Lo nocivo y lo nocebo


Si me dices que me va a doler, POR SUPUESTO QUE ME VA A DOLER

Si me dices que me va a doler, POR SUPUESTO QUE ME VA A DOLER

DE niña oí varias veces a los viejitos decir que los médicos enferman, y la lista de quienes habían ido en perfecto estado de salud al médico y habían salido de ambulancia era larga. No puedo contar las veces que oí decir a mi abuela que la gente sólo iba al hospital a morirse y que no había nada que alargara la vida más que evitar la medicina.
Mucho me burlé, pero como tantas otras cosas que me ha enseñado el tiempo, ahora veo que tenía algo de razón. No porque los médicos en sí quieren enfermarlo a uno. No, no soy tan cínica como para creer que personas que hicieron en juramento Hipocrático lo asusten a uno con mentiras para que uno compre medicamentos que no necesita para males que no tiene sólo para inflar una industria corrupta (aunque hay quienes sí lo piensan). La cosa no es por ahí sino por algo mucho más sencillo y mucho más dañino: las palabras.
Hace unos años estuve dictando un taller de comunicación a un grupo de estudiantes de posgrado de medicina y una de las cosas que más les llamó la atención fue que yo les hablara de la importancia de escoger sus palabras con cuidado. En ese momento me valí de mi formación como comunicadora y mi experiencia como paciente, pero ahora tengo la carreta completa. A lo que me refería en ese entonces se llama el efecto nocebo, nombre con que se denomina al empeoramiento de los síntomas o signos de una enfermedad a raíz de la expectativa -consciente o no- de efectos negativos. Las consecuencias dañinas son muy reales y se manifiestan en cuerpo y mente y todo es debido a la manera como los médicos se comunican con nosotros.
Por ejemplo, cuando un médico nos dice que nos va a doler, que la medicina probablemente no nos va a servir mucho y que dudan que podamos hacer el tratamiento con juicio, los efectos no van a ser los mejores. Por eso es enteramente posible lo que tantos han dicho: que uno entre sintiéndose bien y salga enfermo.
Gran parte de la culpa, creo, es que los médicos piensan que no deben involucrarse emocionalmente con sus pacientes y nos tratan como un conjunto de síntomas y circunstancias. Creen que así su evaluación será más objetiva y su tratamiento más efectivo. Pero están equivocados.
El efecto nocebo, tan real y poderoso como su primo el placebo, es lastimosamente menos conocido, pero yo soy testigo de su capacidad destructiva. Lo bueno es que es tan fácil de erradicar como que los médicos escojan con mayor cuidado sus frases y los pacientes tengam117452514os el coraje de no quedarnos callados cuando sentimos que las palabras de quienes no deben aliviar nos están enfermando. Y puede empezar con nosotros.

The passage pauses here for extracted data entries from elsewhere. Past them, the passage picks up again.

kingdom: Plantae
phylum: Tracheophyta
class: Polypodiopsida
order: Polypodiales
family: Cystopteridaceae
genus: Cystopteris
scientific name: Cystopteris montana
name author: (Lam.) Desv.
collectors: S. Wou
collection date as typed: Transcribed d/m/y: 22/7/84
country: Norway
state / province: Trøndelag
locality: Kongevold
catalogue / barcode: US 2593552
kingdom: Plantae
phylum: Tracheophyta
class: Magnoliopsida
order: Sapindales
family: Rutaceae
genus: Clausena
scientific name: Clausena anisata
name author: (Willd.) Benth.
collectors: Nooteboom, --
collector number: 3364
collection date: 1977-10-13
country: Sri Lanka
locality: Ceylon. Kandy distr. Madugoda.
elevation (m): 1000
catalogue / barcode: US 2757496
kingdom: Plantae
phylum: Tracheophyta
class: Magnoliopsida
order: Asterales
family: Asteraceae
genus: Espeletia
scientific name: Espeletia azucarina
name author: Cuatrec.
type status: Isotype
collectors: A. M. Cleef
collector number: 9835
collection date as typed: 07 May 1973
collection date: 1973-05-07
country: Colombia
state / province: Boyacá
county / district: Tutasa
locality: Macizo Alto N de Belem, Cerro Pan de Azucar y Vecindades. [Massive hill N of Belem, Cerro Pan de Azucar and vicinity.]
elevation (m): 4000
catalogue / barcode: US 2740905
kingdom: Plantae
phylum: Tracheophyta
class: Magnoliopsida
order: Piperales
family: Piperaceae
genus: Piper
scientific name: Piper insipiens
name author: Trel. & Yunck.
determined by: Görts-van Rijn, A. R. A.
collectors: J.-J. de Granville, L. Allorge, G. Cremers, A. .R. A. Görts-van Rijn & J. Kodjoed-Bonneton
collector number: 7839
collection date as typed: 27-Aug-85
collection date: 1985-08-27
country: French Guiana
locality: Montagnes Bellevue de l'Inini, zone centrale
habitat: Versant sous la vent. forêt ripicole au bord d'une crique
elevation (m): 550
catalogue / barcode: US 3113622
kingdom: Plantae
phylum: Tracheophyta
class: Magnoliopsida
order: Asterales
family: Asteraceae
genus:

Un comentario en “Lo nocivo y lo nocebo

  1. Luis F. dijo:

    Como siempre, una lectura deliciosa. Como “insider” (cual será la palabra adecuada en español?) siento un poco de pudor y hasta de molestia que una persona profana en los profundos arcanos de la medicina sea tan clara en algo tan simple que ya no se enseña. Hoy el tema es Protocolos, todo tiene su protocolo y de malas el paciente si no encaja en èl. Lo primero que oì, hace ya casi 40 años (mier…), el primer día de primíparo (no es pleonasmo). 7.a.m. de mi Decano de Medicina fue ” El primer deber del médico es consolar”, aún me pregunto cuando se perdió este Máximo Protocolo y fue reemplazado por el de la medicina de los TACs y demás. Que pérdida tan grande!